→ YOUR GOAL: Lines that include the string "Ovary" are the ones to copy from the entries below.

[Stored data]
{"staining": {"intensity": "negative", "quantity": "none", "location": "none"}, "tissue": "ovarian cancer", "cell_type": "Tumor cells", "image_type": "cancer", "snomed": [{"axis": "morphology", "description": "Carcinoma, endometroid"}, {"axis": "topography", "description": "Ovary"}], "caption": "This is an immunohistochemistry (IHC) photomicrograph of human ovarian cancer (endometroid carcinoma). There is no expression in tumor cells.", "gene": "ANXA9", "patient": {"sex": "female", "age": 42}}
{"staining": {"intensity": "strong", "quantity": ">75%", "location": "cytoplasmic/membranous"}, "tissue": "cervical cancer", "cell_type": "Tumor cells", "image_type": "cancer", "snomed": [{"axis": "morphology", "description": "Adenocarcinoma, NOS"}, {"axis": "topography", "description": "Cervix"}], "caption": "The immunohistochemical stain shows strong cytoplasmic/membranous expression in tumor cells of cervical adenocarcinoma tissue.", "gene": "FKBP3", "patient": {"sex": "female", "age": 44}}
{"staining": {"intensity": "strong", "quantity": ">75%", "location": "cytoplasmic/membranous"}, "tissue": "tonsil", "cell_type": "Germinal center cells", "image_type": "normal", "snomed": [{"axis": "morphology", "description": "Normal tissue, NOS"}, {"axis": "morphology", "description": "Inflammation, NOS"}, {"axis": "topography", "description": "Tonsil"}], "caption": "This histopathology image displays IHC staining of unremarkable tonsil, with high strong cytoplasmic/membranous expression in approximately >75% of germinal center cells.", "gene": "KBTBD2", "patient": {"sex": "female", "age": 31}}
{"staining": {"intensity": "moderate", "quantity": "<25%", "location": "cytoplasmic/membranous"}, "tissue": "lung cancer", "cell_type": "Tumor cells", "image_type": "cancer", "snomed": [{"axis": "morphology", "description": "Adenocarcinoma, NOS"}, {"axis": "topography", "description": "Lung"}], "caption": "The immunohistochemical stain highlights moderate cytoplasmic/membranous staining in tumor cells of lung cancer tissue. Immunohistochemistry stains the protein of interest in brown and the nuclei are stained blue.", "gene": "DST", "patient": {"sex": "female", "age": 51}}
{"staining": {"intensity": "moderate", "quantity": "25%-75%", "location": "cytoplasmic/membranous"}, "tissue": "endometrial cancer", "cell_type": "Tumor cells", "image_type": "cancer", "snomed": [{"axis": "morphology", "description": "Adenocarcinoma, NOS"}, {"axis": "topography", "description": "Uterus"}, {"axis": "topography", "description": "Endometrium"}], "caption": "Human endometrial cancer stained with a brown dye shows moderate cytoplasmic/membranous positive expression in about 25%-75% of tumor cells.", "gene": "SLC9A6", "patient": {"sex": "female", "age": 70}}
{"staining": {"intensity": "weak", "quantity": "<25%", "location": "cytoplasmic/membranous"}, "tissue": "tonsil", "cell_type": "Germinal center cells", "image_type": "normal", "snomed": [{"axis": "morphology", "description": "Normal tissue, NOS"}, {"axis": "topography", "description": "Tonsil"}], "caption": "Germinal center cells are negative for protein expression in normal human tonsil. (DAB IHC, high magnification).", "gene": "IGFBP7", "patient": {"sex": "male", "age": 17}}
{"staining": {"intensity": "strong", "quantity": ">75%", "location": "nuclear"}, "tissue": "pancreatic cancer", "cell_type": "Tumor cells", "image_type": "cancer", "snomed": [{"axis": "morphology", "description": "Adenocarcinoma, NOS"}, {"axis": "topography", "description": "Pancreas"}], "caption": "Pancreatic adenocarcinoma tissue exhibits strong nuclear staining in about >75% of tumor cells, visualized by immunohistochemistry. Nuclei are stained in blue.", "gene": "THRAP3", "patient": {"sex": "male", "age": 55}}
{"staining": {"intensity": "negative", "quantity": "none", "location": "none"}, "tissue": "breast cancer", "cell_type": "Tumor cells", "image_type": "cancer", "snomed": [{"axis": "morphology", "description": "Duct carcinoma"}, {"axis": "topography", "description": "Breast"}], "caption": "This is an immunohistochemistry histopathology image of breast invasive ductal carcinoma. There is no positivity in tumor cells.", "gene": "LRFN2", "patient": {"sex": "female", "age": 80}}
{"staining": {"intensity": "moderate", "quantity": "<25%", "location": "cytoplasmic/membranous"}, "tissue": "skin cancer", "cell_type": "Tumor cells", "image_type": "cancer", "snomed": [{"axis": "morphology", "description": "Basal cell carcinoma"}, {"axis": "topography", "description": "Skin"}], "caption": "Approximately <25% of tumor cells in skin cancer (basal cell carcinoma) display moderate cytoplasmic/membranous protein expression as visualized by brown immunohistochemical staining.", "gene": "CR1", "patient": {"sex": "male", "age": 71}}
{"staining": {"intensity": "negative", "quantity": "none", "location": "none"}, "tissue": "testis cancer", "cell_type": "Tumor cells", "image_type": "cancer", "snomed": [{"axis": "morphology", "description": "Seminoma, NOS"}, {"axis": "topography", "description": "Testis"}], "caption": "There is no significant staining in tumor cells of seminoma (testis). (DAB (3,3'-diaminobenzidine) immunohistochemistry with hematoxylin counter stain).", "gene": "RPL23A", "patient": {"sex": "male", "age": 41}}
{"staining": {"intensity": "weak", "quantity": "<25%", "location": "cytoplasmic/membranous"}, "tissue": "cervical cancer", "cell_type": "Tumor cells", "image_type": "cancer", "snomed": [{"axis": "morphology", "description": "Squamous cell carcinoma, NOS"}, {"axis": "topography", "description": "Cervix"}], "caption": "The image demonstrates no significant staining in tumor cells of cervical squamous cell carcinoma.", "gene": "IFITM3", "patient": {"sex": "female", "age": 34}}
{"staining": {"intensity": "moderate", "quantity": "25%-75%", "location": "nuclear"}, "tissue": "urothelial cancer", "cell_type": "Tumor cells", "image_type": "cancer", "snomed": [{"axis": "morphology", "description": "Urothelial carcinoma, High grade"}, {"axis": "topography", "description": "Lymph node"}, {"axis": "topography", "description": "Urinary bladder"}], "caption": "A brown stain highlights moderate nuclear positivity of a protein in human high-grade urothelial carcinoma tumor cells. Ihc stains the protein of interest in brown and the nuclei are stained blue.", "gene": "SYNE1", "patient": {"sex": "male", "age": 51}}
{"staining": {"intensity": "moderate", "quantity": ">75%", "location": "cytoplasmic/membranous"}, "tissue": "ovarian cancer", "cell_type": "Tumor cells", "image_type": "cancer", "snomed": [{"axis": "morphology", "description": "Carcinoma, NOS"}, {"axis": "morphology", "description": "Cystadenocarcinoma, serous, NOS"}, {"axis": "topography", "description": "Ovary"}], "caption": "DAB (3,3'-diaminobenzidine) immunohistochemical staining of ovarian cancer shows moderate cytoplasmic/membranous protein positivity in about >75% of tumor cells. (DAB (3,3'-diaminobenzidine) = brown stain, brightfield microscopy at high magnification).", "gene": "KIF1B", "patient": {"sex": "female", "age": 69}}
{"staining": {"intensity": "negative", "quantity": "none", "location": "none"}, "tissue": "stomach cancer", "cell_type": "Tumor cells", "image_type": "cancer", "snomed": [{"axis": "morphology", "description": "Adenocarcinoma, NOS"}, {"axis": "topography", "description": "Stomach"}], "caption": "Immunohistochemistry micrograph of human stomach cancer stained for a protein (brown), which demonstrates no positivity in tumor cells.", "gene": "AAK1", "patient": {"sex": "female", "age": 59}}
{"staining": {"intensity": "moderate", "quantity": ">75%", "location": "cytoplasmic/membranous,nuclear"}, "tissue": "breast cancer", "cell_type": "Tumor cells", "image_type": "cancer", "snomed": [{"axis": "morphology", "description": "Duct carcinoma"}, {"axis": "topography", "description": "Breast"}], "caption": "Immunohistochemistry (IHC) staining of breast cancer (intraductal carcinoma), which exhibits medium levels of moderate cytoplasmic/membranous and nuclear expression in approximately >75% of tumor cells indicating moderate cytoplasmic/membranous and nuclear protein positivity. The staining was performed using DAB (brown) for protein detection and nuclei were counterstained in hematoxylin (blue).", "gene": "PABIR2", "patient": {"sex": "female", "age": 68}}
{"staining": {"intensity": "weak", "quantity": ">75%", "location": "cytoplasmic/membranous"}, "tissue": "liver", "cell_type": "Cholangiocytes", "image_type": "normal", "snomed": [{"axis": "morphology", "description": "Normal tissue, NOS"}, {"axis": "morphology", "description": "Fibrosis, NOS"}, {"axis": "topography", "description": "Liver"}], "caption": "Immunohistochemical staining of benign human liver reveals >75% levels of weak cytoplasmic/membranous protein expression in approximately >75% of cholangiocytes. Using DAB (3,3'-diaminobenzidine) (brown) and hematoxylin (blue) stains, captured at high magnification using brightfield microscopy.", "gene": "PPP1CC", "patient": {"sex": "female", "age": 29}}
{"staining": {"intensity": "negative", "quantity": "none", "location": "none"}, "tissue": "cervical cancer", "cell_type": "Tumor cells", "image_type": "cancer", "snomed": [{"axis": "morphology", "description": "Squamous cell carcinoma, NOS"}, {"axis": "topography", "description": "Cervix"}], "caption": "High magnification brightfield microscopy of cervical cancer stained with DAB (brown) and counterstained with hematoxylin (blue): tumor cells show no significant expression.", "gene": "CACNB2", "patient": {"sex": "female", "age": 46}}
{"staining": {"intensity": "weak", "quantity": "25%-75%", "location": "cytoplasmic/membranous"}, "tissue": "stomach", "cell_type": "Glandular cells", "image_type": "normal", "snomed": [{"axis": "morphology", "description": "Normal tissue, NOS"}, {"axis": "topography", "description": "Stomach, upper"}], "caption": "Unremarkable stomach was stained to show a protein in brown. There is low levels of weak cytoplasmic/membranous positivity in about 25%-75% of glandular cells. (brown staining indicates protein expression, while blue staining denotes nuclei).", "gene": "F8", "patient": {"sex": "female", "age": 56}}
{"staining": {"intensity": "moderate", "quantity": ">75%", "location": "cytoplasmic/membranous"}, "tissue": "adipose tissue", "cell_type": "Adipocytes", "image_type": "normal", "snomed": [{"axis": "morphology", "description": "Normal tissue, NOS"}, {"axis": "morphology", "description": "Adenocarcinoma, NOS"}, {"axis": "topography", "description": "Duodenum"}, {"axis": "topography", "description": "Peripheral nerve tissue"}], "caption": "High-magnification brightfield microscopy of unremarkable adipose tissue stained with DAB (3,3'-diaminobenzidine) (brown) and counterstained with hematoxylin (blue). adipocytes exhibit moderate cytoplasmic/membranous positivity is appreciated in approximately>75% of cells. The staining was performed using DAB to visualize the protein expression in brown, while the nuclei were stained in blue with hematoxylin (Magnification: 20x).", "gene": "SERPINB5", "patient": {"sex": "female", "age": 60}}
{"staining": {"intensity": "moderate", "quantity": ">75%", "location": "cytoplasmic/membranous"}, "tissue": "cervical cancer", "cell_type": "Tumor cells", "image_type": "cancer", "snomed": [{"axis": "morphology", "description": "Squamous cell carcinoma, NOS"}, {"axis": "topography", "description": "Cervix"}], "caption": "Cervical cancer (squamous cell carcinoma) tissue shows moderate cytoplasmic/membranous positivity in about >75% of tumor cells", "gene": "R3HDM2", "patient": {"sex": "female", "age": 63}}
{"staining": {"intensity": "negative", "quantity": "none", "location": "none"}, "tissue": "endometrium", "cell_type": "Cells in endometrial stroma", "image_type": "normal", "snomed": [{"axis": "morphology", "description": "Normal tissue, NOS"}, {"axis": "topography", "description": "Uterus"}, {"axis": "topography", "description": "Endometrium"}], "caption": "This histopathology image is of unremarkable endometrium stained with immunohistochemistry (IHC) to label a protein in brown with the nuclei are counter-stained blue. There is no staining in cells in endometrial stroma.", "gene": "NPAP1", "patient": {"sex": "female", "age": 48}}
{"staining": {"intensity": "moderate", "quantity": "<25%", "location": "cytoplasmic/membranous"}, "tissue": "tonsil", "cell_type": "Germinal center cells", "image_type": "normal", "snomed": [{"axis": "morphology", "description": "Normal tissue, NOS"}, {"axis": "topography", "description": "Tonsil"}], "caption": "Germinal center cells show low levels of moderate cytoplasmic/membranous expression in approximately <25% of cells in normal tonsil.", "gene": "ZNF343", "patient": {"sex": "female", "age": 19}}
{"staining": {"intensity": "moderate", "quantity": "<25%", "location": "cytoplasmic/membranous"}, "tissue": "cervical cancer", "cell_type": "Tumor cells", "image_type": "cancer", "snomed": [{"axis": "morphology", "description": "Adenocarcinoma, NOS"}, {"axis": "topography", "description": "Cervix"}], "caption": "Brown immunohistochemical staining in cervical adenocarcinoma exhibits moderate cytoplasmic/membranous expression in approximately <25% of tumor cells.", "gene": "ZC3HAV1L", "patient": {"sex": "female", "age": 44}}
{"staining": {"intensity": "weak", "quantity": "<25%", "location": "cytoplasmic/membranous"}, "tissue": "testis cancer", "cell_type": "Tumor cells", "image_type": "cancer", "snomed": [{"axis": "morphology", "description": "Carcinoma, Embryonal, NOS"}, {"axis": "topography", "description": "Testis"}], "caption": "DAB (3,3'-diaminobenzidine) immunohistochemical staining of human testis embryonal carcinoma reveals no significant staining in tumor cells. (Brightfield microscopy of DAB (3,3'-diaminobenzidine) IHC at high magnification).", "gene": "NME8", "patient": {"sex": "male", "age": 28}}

→ THE COMPLETED TASK:
{"staining": {"intensity": "negative", "quantity": "none", "location": "none"}, "tissue": "ovarian cancer", "cell_type": "Tumor cells", "image_type": "cancer", "snomed": [{"axis": "morphology", "description": "Carcinoma, endometroid"}, {"axis": "topography", "description": "Ovary"}], "caption": "This is an immunohistochemistry (IHC) photomicrograph of human ovarian cancer (endometroid carcinoma). There is no expression in tumor cells.", "gene": "ANXA9", "patient": {"sex": "female", "age": 42}}
{"staining": {"intensity": "moderate", "quantity": ">75%", "location": "cytoplasmic/membranous"}, "tissue": "ovarian cancer", "cell_type": "Tumor cells", "image_type": "cancer", "snomed": [{"axis": "morphology", "description": "Carcinoma, NOS"}, {"axis": "morphology", "description": "Cystadenocarcinoma, serous, NOS"}, {"axis": "topography", "description": "Ovary"}], "caption": "DAB (3,3'-diaminobenzidine) immunohistochemical staining of ovarian cancer shows moderate cytoplasmic/membranous protein positivity in about >75% of tumor cells. (DAB (3,3'-diaminobenzidine) = brown stain, brightfield microscopy at high magnification).", "gene": "KIF1B", "patient": {"sex": "female", "age": 69}}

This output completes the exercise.